Start of SOURCE PASSAGE

5. We are grateful to God because he satisfies our desires with good things.
No human need is left unsatisfied by God. He puts food on the table. Jesus said that we are not to worry about food or clothes or drink. God in his providence takes care of the tiniest animals and the most insignificant flower. Surely we can trust in God to take care of us as well. David says in the 37th Psalm, “I was young and now I am old, yet I have never seen the righteous forsaken or their children begging bread.” And you know, neither have I.
Because God gives us food day by day, we must not take it for granted. We must thank and praise him. Once a girl in college sat down with five other girls at a cafeteria table and bowed her head to say grace silently. Some of the girls laughed. When she finished her prayer, she asked why they had laughed. She said, “Aren’t you thankful?” One of the girls said, “For what? We paid for it.”
“Where did you get the money?” she asked. “From our families,” one replied. “Where did they get it?” was the next question. “They worked for it,” was the answer. “Where did they get the strength -- where did it all come from?” she asked. That evening, at supper, two more girls said grace before their meal; the next day all six of them said it. We praise God because he satisfies our desires with good things (Allen, Prayer).
6. We are grateful to God because he renews us.
The Psalmist says, “my youth is renewed like the eagles.” One of the greatest desires of human beings is to be young. Billions of dollars are spent each year on cosmetics and surgery to turn back the clock. We have become a people of joggers and aerobic exercisers trying to go back a few years. Ponce de Leon was not the first or the last seeker of the Fountain of Youth. Researchers continue to study aging with the hope of slowing down the process. But sooner or later time will ravage all our bodies.

End of SOURCE PASSAGE
Start of MATERIAL PROVIDED

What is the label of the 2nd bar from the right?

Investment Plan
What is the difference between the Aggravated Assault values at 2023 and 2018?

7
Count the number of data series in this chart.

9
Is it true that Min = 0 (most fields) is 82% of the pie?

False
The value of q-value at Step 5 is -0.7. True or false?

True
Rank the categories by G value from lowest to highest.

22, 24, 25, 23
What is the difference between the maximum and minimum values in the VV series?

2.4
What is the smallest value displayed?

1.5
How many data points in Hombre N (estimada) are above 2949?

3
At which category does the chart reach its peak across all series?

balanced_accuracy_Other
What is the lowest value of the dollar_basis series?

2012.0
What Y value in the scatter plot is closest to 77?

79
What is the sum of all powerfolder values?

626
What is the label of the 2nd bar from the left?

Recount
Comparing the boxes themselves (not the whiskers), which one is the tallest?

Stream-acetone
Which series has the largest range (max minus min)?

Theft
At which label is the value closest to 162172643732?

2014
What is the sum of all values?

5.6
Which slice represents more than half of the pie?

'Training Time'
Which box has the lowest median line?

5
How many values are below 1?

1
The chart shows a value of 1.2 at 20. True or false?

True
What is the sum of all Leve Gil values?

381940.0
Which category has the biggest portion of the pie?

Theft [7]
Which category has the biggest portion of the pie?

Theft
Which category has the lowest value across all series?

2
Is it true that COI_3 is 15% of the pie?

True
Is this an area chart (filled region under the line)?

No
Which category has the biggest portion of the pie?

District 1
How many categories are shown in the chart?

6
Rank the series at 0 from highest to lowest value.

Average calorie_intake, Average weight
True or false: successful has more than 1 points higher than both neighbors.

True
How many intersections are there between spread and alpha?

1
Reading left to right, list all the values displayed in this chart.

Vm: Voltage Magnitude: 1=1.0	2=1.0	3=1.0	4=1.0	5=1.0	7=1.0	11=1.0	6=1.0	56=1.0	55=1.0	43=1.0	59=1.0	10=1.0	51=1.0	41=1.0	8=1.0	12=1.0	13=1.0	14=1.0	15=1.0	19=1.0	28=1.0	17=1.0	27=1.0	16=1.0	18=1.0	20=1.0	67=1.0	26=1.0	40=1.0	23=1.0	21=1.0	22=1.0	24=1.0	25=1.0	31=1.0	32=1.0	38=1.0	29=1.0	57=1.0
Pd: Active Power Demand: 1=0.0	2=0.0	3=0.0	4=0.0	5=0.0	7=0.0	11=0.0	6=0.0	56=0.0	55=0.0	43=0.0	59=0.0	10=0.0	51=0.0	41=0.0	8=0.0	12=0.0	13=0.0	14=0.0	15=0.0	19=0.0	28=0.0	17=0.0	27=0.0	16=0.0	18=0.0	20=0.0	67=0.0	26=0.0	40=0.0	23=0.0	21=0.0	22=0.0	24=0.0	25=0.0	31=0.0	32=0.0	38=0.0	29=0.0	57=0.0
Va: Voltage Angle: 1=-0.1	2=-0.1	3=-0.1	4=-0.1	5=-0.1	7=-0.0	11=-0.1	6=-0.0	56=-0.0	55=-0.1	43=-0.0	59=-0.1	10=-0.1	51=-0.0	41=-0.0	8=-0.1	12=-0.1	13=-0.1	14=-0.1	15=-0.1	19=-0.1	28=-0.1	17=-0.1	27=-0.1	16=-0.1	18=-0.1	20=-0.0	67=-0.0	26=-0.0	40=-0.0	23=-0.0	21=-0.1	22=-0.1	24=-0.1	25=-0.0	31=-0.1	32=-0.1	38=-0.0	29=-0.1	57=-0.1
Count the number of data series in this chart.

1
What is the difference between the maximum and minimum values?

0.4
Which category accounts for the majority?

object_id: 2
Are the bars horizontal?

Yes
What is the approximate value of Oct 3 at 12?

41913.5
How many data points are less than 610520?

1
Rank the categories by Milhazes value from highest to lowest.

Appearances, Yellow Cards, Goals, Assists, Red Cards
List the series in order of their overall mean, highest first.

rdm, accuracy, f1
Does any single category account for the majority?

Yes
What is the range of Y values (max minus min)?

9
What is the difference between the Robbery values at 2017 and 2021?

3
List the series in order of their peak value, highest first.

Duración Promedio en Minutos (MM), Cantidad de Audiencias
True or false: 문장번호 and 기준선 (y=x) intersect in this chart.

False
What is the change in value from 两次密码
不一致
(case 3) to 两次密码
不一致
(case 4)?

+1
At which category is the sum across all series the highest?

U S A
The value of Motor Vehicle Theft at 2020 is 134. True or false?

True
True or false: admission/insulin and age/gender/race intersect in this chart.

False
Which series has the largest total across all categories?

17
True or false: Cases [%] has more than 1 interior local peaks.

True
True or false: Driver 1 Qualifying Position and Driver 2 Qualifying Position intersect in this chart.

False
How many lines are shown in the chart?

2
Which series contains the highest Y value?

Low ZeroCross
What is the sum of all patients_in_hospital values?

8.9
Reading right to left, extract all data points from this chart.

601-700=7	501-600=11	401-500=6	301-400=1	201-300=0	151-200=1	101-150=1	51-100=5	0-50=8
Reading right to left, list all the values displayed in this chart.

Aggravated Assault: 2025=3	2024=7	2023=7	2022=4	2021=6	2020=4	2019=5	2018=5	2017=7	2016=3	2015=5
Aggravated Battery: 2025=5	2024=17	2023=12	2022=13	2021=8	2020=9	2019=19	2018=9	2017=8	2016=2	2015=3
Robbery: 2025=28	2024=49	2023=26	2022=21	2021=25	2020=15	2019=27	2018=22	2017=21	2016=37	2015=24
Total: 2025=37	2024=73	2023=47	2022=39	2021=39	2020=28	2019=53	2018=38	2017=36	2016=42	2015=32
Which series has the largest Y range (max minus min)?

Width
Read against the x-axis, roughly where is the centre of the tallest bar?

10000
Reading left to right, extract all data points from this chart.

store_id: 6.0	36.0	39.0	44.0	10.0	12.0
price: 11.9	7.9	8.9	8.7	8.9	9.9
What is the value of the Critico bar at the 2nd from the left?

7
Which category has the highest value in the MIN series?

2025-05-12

End of MATERIAL PROVIDED

■ **PROMPT**:
In the passage on gratitude to God, list every item that Jesus said we are not to worry about.

■ **WRITTEN RESPONSE**:
Food, clothes, drink